Isso não chega a atrapalhar a diversão, e o preço de R$ 13,90 é mais do que justo pelas quase 220 páginas de aventura, que adaptam com razoável fidelidade a trama contada nos jogos Pokémon Gold & Silver de GameBoy e GameBoy Color.


O protagonista, como não poderia deixar de ser, é o jovem e empolgado Gold, que começa sua jornada a partir da cidade de New Bark, e de lá segue em uma improvável aventura. Em Johto, a cena competitiva ainda não é tão forte, e os Líderes de Ginásio ainda estão sendo escolhidos e testados.
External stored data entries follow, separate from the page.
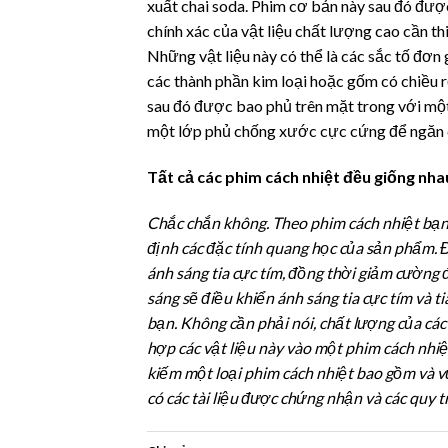
xuất chai soda. Phim cơ bản này sau đó được
chính xác của vật liệu chất lượng cao cần t
Những vật liệu này có thể là các sắc tố đơn 
các thành phần kim loại hoặc gốm có chiều r
sau đó được bao phủ trên mặt trong với một
một lớp phủ chống xước cực cứng để ngăn ch
Tất cả các phim cách nhiệt đều giống nh
Chắc chắn không. Theo phim cách nhiệt bạn c
định các đặc tính quang học của sản phẩm. Đ
ánh sáng tia cực tím, đồng thời giảm cường 
sáng sẽ điều khiển ánh sáng tia cực tím và t
bạn. Không cần phải nói, chất lượng của các
hợp các vật liệu này vào một phim cách nhiệ
kiếm một loại phim cách nhiệt bao gồm và 
có các tài liệu được chứng nhận và các quy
Relembre o nosso book tour em vídeo pelas primeiras edições do mangá Pokémon Red Green Blue

Assim, Gold ainda não sonha em ser campeão ou mesmo um treinador de respeito. Para ele, Pokémon são seus parceiros e parte da família. No entanto, a natureza exibida e impulsiva do jovem logo o coloca no caminho da confusão. Por acidente, sua mochila cheia de criaturas é roubada por membros da equipe Rocket, e Gold acaba suspeitando de Silver, o que o coloca em uma caçada frenética em busca do rival para um acerto de contas.

Como de praxe, a cada capítulo dessa história encontramos um Pokémon diferente, o que é uma boa oportunidade de explorar seus poderes de formas nunca vistas nos games ou anime. Ou seja, é um prato cheio para quem adora os monstrinhos da Nintendo.